## Questions on the material
1) Answer these questions from the Kotlin Multiplatform library guide:
(a) What command installs kdoctor with Homebrew?
(b) Which file must be modified so Gradle recognizes the copied subproject?
(c) In the plugins block, which line gets changed, and what does it become?
2) Please extract from the Kotlin Multiplatform library guide the stretch from "Copying the composeApp" through "recognized by Gradle.".

## Text for analysis

◆ ◆ ◆

If you don't have kdoctor, then you can use homebrew to install it:

ryan[MyUILibrary]$ brew install kdoctor

In order to run the app in the iOS simulator, it's just best at this time to use It's just best to use Android Studio plus the Kotlin Multiplatform plugin. If you don't have that Android Studio plugin installed, install it now. After you do that, select the iosApp run configuration

Modifying the project

Supposing you have the template app running and working, it's now time to modify your project to produce a UI Library. The goal of this article is to share as much knowledge as possible. There may be shorter paths to successfully creating a Kotlin Multiplatform library module (such as templates in the IDE), but we're going to instead just copy the composeApp module and modify it to be a library module. This will be the most instructive approach, if not the fastest.

Copying the composeApp module

There are two main ways to copy:

1. Via the Android Studio UI, you can cmd+C, cmd+V the composeApp directory and then rename the new directory to segmented-display.
2. Via command line, navigate to this directory and run cp -r composeApp segmented-display.

While this will copy files for you, your IDE won't see this new segmented-display directory as anything special, and neither will Gradle if you run Gradle from the command line. You'll need to modify settings.gradle.kts in order to have this new subproject recognized by Gradle.

Including the segmented-display module

In the settings.gradle.kts file, you'll see the following:

include(":composeApp")

This tells Gradle to include the composeApp module (as defined by the name of the directory) in the project. What's with the leading :? That's the Gradle path delimiter. This is exactly like a directory path delimiter (usually /). It enables Gradle to reference both subprojects and tasks of those subprojects unambiguously while enabling project nesting. So the : prefix just means, "from the root project."

So you'll need to add the following line:

include(":segmented-display")

At this point, if you refresh the Gradle project in Android studio, you should see that segmented-display directory changes to look like a Gradle subproject, you get nice syntax higlighting and code-completion features when editing files in this directory, etc.

Making segmented-display a library module

Right now, the segmented-display subproject is just a copy of composeApp. It has all the Gradle configuration for an application, and none of the configuration for a library module. Let's fix that.

In this section, we'll work entirely within the context of the segmented-display/build.gradle.kts file.

Updating the plugins

Presently, we have:

plugins {
    alias(libs.plugins.kotlinMultiplatform)
    alias(libs.plugins.androidApplication)
    alias(libs.plugins.jetbrainsCompose)
    alias(libs.plugins.compose.compiler)
}

For now, all we need to do is change the alias(libs.plugins.androidApplication) line to alias(libs.plugins.androidLibrary). The template, at the time I generated it, had the following line in gradle/libs.versions.toml:

androidLibrary = { id = "com.android.library", version.ref = "agp" }

If it's not there when you follow this guide, you'll need to add that.

◆ ◆ ◆

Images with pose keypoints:
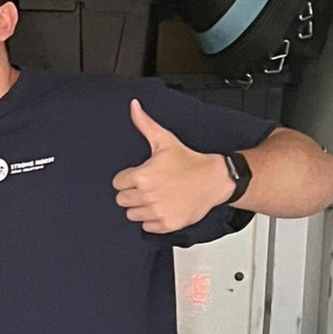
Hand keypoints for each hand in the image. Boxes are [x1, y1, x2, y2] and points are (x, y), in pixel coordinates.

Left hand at [114, 100, 235, 234]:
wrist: (214, 179)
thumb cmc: (189, 161)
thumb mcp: (165, 140)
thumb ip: (145, 125)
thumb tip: (134, 106)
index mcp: (143, 176)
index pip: (117, 183)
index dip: (129, 178)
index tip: (141, 176)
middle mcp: (147, 195)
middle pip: (122, 199)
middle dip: (133, 192)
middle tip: (149, 186)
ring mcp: (156, 211)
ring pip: (132, 214)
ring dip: (141, 207)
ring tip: (157, 196)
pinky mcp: (165, 224)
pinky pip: (146, 227)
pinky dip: (152, 220)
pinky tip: (163, 207)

◆ ◆ ◆

## Per-task outputs
1)
(a) brew install kdoctor
(b) settings.gradle.kts
(c) alias(libs.plugins.androidApplication) becomes alias(libs.plugins.androidLibrary)

2)
Copying the composeApp module

There are two main ways to copy:

1. Via the Android Studio UI, you can cmd+C, cmd+V the composeApp directory and then rename the new directory to segmented-display.
2. Via command line, navigate to this directory and run cp -r composeApp segmented-display.

While this will copy files for you, your IDE won't see this new segmented-display directory as anything special, and neither will Gradle if you run Gradle from the command line. You'll need to modify settings.gradle.kts in order to have this new subproject recognized by Gradle.